Hoaks dan penyelewengan informasi terkait virus korona ini tak hanya terjadi di Indonesia dan memicu berbagai masalah sosial. Contohnya, seperti diwartakan BBC, informasi keliru mengenai korona menyebabkan banyak restoran menolak pengunjung yang dianggap berasal dari China. Bahkan, isu rasisme terhadap siswa-siswa keturunan Asia Timur terjadi di sekolah musik di Roma.
Platform media sosial yang menjadi lalu lintas penyebaran hoaks utama, seperti Facebook, Twitter, Youtube, dan Tiktok, berusaha mempromosikan konten yang faktual dan menghilangkan informasi yang salah. Bahkan, Twitter melangkah lebih jauh dengan memasang label peringatan yang menghubungkan ke Pusat Pengendalian dan Pencegahan Penyakit (Centers for Disease Control and Prevention/CDC) Amerika Serikat ketika pengguna mencari coronavirus.
Namun, upaya oleh platform media sosial ini belum berhasil menghentikan penyebaran hoaks yang menyesatkan atau palsu. Misalnya, hoaks bahwa Pemerintah AS menciptakan dan mematenkan vaksin untuk virus korona tahun lalu telah dibagikan kepada hampir 5.000 pengguna Facebook. Demikian halnya hoaks bahwa orang Indonesia kebal virus korona telah dicuit ulang oleh 35.000 orang dan disukai 71.000 orang.

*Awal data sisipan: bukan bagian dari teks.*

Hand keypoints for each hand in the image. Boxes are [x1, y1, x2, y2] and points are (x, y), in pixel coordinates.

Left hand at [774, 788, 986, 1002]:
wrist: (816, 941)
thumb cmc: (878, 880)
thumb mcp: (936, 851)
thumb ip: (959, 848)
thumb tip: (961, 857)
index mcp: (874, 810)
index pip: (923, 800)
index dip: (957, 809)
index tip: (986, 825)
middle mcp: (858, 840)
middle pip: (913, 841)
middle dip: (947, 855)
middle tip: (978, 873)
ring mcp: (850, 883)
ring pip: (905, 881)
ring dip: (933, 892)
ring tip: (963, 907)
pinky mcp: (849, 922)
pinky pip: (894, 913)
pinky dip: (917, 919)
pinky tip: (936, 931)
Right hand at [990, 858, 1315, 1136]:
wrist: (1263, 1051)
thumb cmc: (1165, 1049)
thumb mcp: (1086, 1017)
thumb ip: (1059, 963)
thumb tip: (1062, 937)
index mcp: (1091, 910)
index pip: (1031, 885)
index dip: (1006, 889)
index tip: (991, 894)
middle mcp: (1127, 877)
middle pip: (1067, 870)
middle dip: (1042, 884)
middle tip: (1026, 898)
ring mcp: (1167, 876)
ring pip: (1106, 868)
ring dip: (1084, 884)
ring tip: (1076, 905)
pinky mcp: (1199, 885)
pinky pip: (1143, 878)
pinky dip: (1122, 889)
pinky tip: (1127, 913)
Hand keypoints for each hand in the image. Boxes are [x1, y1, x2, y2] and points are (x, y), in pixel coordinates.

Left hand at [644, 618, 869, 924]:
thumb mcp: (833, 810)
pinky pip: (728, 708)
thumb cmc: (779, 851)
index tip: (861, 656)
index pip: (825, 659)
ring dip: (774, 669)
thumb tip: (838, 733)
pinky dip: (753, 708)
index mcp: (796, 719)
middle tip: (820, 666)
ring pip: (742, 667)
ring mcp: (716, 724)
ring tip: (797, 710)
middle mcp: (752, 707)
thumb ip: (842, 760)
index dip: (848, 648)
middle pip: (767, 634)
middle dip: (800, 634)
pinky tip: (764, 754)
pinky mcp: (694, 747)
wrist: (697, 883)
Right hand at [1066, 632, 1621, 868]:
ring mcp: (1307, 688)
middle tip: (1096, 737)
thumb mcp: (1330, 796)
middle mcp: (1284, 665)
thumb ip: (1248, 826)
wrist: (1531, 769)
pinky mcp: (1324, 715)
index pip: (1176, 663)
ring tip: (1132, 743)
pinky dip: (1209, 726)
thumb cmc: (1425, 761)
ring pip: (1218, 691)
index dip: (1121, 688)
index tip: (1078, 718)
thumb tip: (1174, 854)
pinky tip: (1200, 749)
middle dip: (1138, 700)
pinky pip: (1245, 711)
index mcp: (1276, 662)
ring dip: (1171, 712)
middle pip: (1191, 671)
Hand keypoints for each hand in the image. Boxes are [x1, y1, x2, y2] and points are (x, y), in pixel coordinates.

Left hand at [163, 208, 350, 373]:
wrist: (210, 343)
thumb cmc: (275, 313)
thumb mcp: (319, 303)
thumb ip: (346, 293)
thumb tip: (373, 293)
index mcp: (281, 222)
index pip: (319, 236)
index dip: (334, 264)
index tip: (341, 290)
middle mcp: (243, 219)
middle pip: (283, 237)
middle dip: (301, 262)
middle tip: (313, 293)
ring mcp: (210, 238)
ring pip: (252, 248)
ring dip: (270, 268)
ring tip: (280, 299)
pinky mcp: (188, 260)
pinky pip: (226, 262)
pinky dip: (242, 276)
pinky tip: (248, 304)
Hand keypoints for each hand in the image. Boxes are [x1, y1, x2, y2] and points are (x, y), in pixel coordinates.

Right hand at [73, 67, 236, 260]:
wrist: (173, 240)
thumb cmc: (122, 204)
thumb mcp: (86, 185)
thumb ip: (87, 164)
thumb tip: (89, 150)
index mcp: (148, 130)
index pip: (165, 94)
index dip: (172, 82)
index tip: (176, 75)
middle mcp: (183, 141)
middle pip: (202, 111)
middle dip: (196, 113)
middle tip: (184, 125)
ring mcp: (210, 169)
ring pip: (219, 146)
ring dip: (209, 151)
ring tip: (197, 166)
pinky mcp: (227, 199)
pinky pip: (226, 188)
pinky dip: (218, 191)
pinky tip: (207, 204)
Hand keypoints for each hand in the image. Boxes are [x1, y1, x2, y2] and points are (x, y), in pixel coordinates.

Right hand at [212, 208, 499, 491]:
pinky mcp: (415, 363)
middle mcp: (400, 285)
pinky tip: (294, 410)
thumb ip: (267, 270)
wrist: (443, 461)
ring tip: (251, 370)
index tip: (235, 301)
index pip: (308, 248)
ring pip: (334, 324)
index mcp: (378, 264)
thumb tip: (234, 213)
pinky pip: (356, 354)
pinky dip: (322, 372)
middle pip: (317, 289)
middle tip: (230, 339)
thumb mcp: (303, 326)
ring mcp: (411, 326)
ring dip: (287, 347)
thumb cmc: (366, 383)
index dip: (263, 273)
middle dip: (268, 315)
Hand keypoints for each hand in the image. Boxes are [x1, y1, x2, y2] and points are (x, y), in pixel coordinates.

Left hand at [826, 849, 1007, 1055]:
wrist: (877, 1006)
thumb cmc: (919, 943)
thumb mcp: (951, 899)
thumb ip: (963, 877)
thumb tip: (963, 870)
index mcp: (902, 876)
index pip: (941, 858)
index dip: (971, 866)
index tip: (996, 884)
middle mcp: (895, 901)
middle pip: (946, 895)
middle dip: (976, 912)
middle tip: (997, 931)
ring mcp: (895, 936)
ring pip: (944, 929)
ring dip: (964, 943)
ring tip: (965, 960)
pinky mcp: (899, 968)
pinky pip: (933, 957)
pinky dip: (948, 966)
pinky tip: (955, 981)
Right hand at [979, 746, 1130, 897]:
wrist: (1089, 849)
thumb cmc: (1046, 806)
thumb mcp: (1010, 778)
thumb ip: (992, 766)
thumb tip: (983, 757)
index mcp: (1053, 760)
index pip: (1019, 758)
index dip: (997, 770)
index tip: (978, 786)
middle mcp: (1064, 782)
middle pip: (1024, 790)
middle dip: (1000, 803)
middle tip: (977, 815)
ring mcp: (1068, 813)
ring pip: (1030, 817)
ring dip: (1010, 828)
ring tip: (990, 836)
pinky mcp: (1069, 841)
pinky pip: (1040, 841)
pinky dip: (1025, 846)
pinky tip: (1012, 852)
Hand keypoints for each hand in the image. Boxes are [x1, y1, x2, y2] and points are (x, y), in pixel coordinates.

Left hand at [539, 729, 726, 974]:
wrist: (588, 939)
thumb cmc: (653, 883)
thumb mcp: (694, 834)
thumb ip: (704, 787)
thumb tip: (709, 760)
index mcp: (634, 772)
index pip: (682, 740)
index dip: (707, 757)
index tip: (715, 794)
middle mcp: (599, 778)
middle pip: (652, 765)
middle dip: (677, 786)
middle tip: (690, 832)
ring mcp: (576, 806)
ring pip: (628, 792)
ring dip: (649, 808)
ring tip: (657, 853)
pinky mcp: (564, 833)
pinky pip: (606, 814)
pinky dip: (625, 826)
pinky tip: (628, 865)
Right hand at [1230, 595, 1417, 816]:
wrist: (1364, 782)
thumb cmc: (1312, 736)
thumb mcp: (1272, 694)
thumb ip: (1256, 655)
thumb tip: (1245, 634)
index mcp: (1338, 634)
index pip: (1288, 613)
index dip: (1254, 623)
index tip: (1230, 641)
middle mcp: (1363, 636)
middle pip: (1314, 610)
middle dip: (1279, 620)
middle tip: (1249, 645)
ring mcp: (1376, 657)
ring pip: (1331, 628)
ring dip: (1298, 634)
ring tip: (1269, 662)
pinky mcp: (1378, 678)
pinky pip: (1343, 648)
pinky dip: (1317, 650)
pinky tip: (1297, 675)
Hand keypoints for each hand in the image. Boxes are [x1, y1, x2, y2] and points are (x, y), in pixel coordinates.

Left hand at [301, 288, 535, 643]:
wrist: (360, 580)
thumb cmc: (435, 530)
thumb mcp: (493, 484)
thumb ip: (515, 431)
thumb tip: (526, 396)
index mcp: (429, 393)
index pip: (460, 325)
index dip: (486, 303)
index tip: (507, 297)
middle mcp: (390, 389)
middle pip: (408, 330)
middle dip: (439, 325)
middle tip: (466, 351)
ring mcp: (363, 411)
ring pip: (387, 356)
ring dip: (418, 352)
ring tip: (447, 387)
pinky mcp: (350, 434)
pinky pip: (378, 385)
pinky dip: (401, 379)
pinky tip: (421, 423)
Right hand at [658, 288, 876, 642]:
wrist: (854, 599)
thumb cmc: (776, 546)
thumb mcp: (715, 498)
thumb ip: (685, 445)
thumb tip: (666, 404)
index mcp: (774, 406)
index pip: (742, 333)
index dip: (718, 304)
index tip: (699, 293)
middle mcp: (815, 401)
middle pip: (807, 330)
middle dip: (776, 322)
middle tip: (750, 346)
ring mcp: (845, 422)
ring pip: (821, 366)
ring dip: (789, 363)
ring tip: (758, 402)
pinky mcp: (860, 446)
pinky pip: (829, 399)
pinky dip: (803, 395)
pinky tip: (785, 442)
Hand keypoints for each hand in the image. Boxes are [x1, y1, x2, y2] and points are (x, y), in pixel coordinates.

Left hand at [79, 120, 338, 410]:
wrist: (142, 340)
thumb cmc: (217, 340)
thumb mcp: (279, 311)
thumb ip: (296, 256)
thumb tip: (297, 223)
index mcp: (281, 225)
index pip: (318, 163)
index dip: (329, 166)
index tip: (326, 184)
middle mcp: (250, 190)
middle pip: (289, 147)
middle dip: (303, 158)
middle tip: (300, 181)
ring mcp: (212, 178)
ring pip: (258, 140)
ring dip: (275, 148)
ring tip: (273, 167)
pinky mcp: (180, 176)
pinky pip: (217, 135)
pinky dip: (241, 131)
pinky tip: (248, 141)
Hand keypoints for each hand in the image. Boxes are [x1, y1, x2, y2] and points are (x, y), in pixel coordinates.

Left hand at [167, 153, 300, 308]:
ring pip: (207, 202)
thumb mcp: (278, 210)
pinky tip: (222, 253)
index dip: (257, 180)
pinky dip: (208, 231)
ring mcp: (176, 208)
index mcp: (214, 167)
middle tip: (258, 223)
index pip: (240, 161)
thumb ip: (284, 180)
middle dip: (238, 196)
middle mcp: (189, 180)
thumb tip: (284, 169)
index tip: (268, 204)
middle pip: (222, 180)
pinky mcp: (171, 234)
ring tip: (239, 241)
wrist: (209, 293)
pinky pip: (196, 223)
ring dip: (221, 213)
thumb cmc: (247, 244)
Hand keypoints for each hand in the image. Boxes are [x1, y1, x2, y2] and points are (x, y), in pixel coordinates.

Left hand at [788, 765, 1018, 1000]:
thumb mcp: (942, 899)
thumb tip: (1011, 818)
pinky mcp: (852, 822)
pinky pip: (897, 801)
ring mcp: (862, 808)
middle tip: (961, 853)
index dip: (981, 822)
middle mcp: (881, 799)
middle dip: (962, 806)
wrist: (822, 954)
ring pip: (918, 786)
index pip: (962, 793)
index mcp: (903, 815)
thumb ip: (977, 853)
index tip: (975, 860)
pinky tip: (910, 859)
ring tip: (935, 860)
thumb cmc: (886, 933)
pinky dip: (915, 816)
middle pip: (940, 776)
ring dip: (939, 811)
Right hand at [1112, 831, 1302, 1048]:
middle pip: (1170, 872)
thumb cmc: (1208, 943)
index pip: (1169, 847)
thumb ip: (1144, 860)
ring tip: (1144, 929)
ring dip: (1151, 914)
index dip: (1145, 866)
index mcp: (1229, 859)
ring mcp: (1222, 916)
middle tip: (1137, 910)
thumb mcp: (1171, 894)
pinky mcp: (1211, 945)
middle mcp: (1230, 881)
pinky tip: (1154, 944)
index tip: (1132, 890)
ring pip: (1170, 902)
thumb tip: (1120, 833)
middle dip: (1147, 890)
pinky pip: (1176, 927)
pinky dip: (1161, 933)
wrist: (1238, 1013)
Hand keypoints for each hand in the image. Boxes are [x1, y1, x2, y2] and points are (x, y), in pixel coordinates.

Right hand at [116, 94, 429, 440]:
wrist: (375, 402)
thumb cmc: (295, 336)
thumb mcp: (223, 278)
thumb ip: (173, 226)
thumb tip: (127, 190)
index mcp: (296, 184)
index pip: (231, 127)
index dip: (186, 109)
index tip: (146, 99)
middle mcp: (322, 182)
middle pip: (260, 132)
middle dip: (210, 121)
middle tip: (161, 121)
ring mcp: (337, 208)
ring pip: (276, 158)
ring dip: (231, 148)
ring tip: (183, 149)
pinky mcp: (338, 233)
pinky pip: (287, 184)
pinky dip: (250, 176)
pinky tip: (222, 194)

Hoaks dan informasi menyesatkan memperburuk epidemi korona kali ini. Warga yang bingung justru bisa bertindak keliru dengan memakan banyak bawang putih yang dianggap bisa mencegah infeksi dibandingkan rutin mencuci tangan dengan sabun. Informasi yang salah juga cenderung mengintensifkan xenophobia dan melakukan tindakan tidak masuk akal, termasuk rasisme.